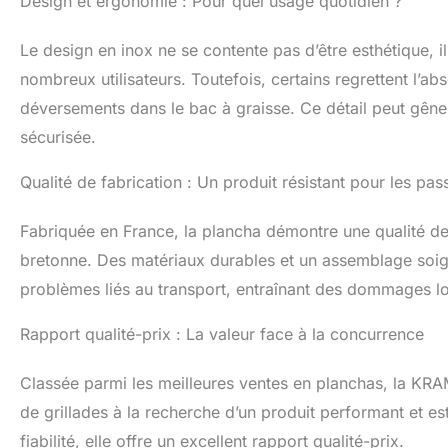
Design et ergonomie : Pour quel usage quotidien ?
Le design en inox ne se contente pas d’être esthétique, il
nombreux utilisateurs. Toutefois, certains regrettent l’a
déversements dans le bac à graisse. Ce détail peut gêne
sécurisée.
Qualité de fabrication : Un produit résistant pour les pa
Fabriquée en France, la plancha démontre une qualité de
bretonne. Des matériaux durables et un assemblage soign
problèmes liés au transport, entraînant des dommages lor
Rapport qualité-prix : La valeur face à la concurrence
Classée parmi les meilleures ventes en planchas, la K
de grillades à la recherche d’un produit performant et e
fiabilité, elle offre un excellent rapport qualité-prix.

------

OBIETTIVO: Riporta i dati sopra come tabella Markdown con due colonne, «Nr» per il numero progressivo della riga e «Testo» per la riga stessa, saltando le righe vuote. Lascia fuori dalla risposta le immagini.

RIQUADRO RISPOSTA:
| Nr | Testo |
|---|---|
| 1 | Design et ergonomie : Pour quel usage quotidien ? |
| 2 | Le design en inox ne se contente pas d’être esthétique, il |
| 3 | nombreux utilisateurs. Toutefois, certains regrettent l’a |
| 4 | déversements dans le bac à graisse. Ce détail peut gêne |
| 5 | sécurisée. |
| 6 | Qualité de fabrication : Un produit résistant pour les pa |
| 7 | Fabriquée en France, la plancha démontre une qualité de |
| 8 | bretonne. Des matériaux durables et un assemblage soign |
| 9 | problèmes liés au transport, entraînant des dommages lor |
| 10 | Rapport qualité-prix : La valeur face à la concurrence |
| 11 | Classée parmi les meilleures ventes en planchas, la K |
| 12 | de grillades à la recherche d’un produit performant et e |
| 13 | fiabilité, elle offre un excellent rapport qualité-prix. |